Prioritize standards and maintain transparency with your users

Onyxia helps users deploy a variety of useful services like Jupyter, RStudio, VSCode, and databases on Kubernetes clusters, using Helm as the standard tool. While Kubernetes Operators were an option, they are more invasive on the cluster. Helm, being user-side, ensures a simpler, less intrusive solution, aligning with Onyxia’s focus on transparency. Each action performed through Onyxia’s interface is shown in an emulated terminal, giving users full visibility into the processes. As a result, an organization could easily stop using Onyxia if needed, as everything remains transparent and lightweight, without causing lock-in.

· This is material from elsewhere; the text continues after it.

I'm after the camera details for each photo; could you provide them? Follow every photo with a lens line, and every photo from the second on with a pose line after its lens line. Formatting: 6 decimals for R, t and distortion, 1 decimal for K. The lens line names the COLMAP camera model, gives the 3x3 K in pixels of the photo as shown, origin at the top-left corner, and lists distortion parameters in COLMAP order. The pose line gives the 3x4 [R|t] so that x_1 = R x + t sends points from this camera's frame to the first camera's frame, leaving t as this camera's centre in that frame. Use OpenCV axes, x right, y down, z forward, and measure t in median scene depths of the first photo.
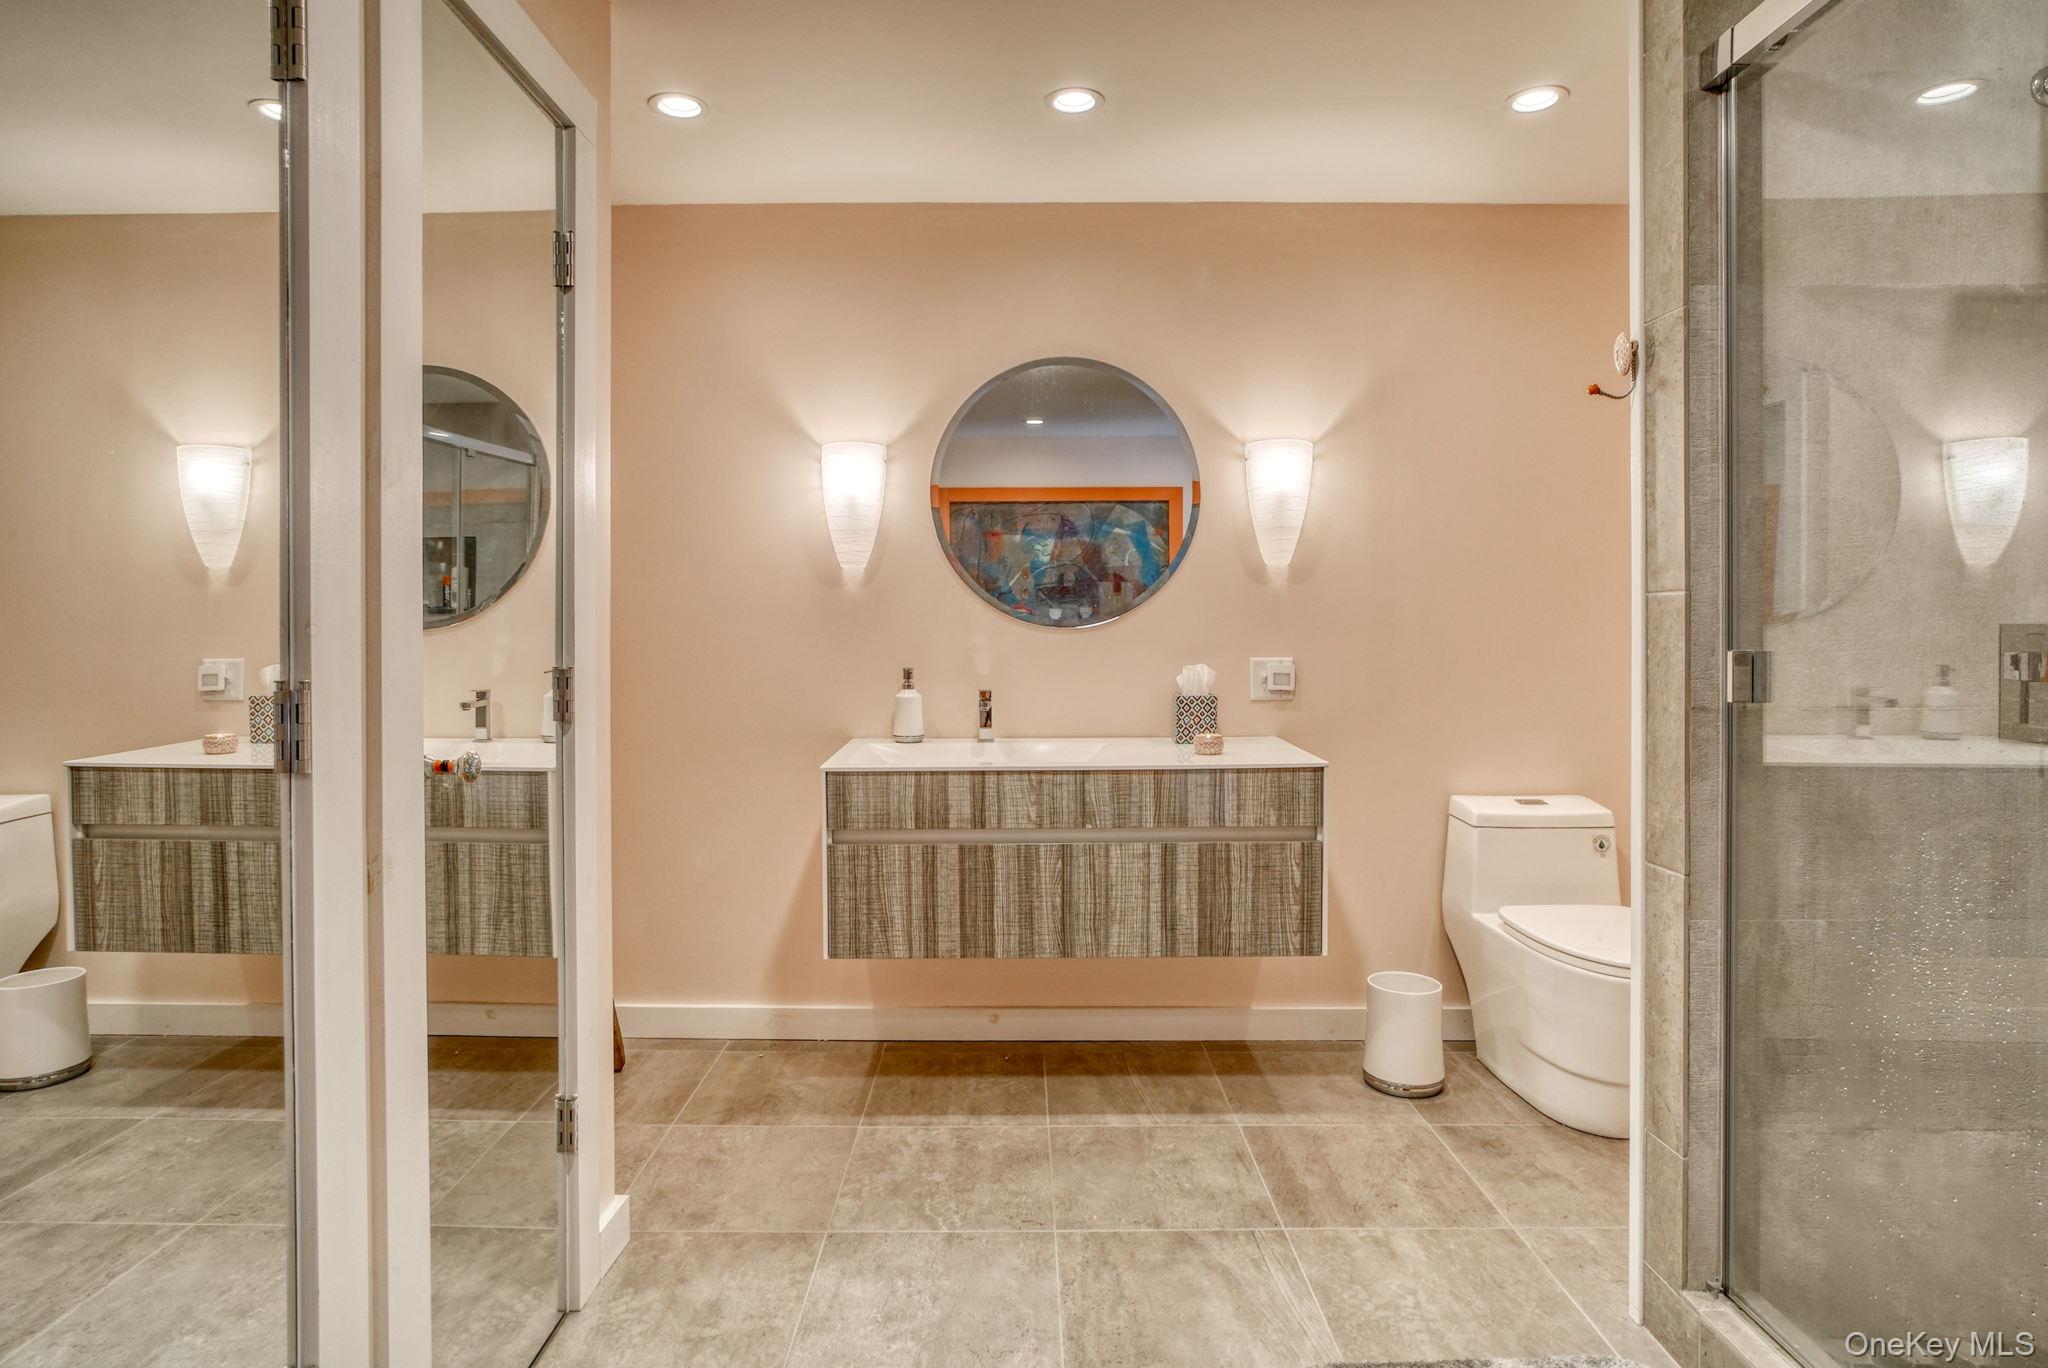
lens RADIAL K [[1064.0, 0, 1037.0], [0, 1064.0, 644.7], [0, 0, 1]] dist [-0.036061, 0.024838]
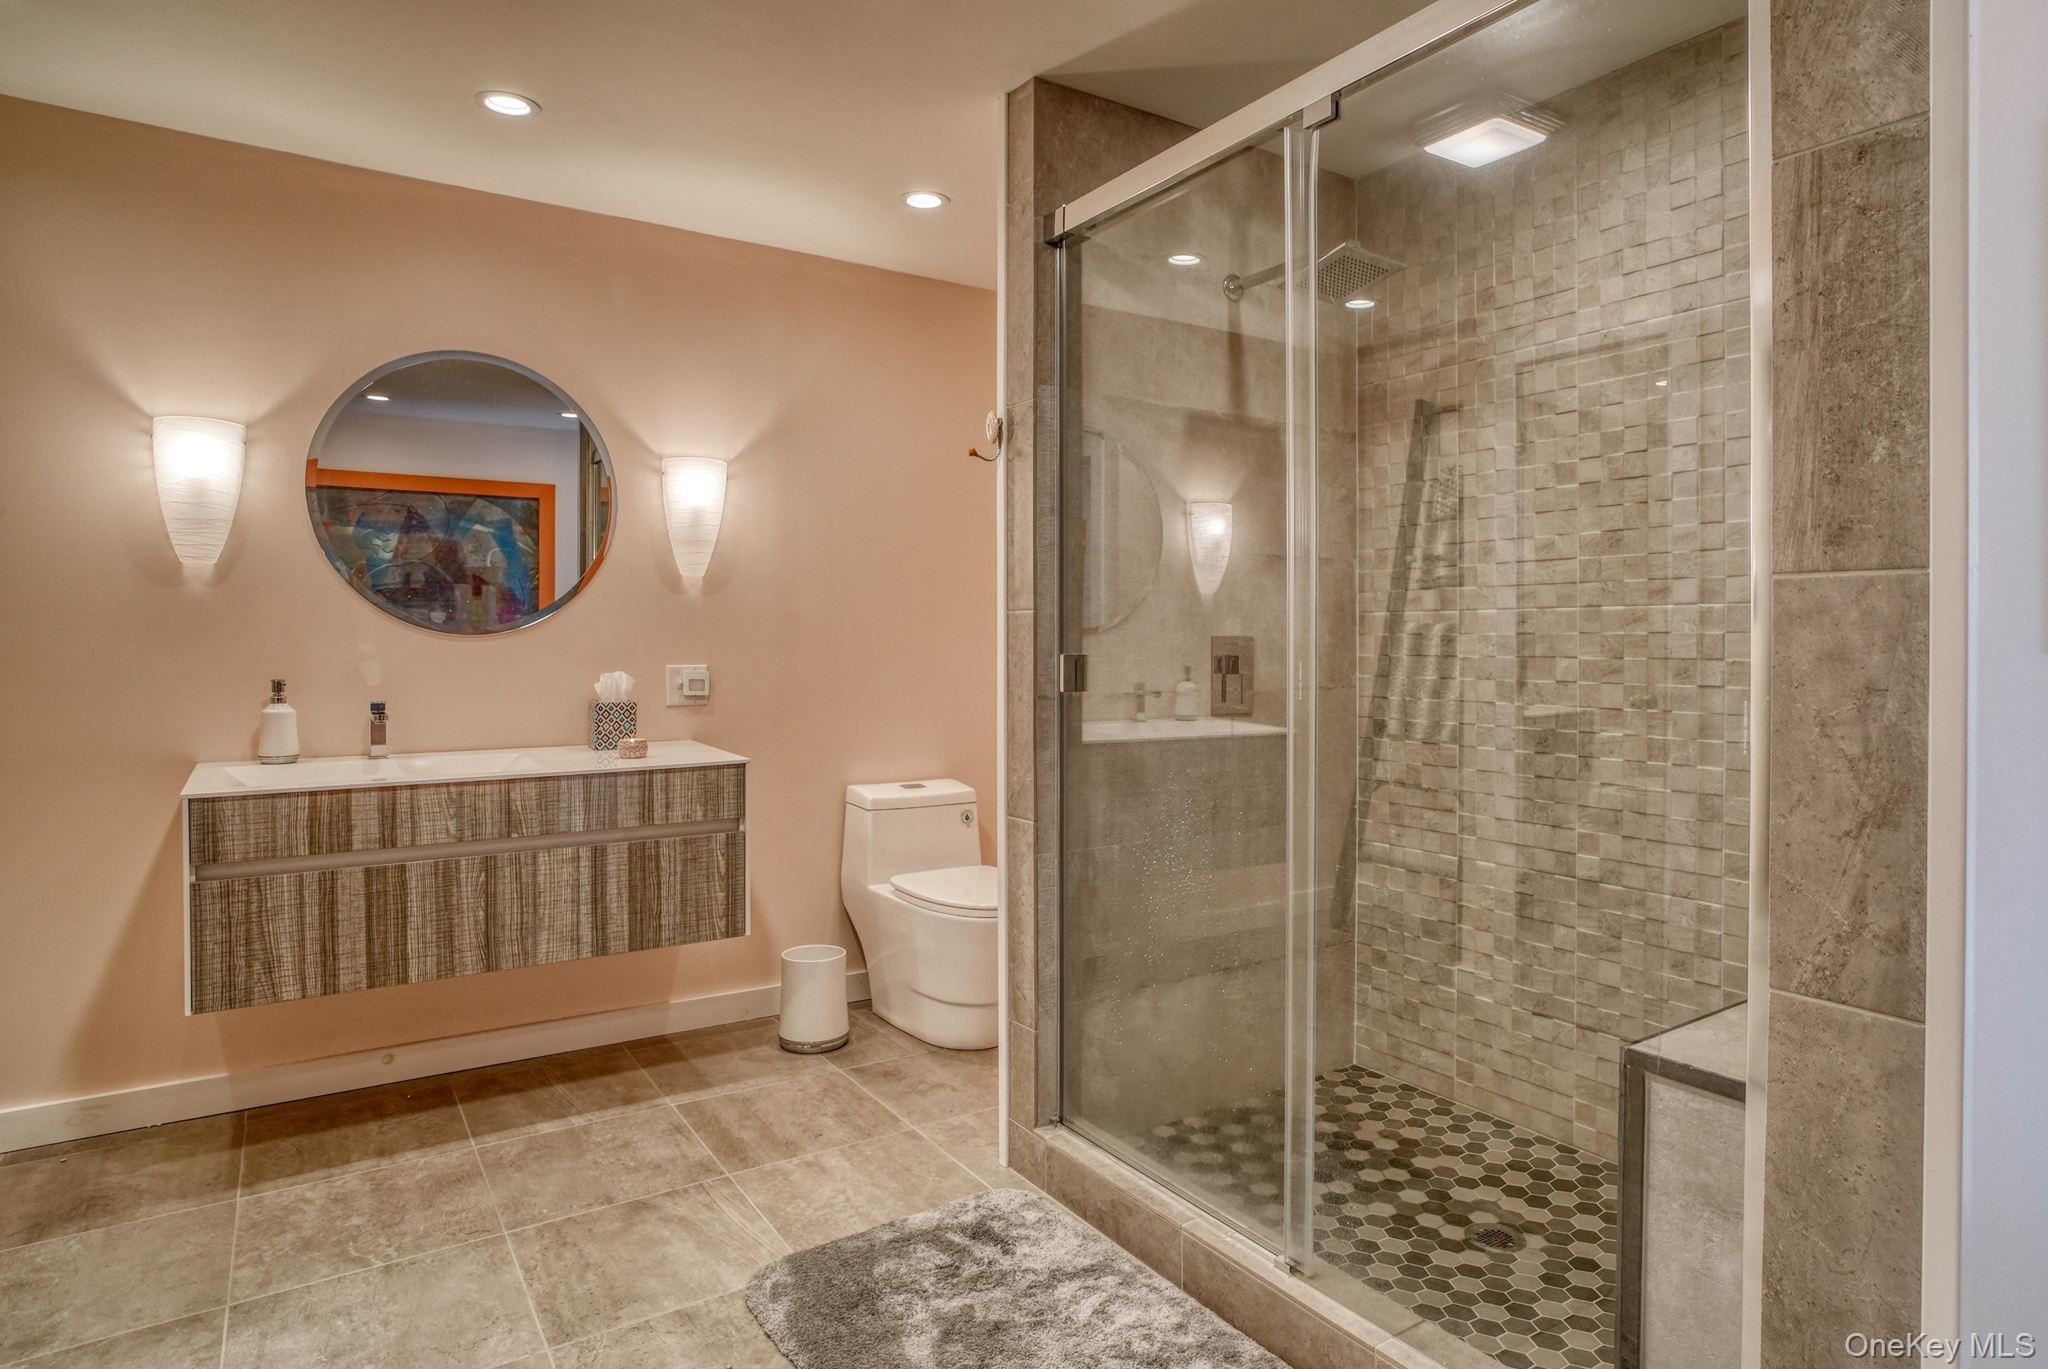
lens RADIAL K [[1138.2, 0, 1026.0], [0, 1138.2, 671.9], [0, 0, 1]] dist [-0.016637, 0.030434]
pose [[0.844251, -0.011635, 0.535821, -0.124340], [0.003634, 0.999866, 0.015985, 0.003416], [-0.535935, -0.011548, 0.844180, -0.160593]]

Accept your remaining lock-in

Lock-in is a bit like security risks—you can't eliminate it entirely, but you can learn to live with it. Just like you approve services once you've accepted the remaining security risks, you can "homologate" your software once you've made peace with the fact that some lock-in is inevitable. Onyxia, for example, depends on containerization and object storage. At Insee, we strongly believe in this architecture and fully accept the lock-in it brings. However, it's not the purpose of this presentation to dive into why we made those choices. The key is knowing when to stop aiming for perfect flexibility and accept that some degree of lock-in is part of building robust systems. By committing to these lock-ins, Onyxia becomes a reusable solution for many organizations, including others NSI.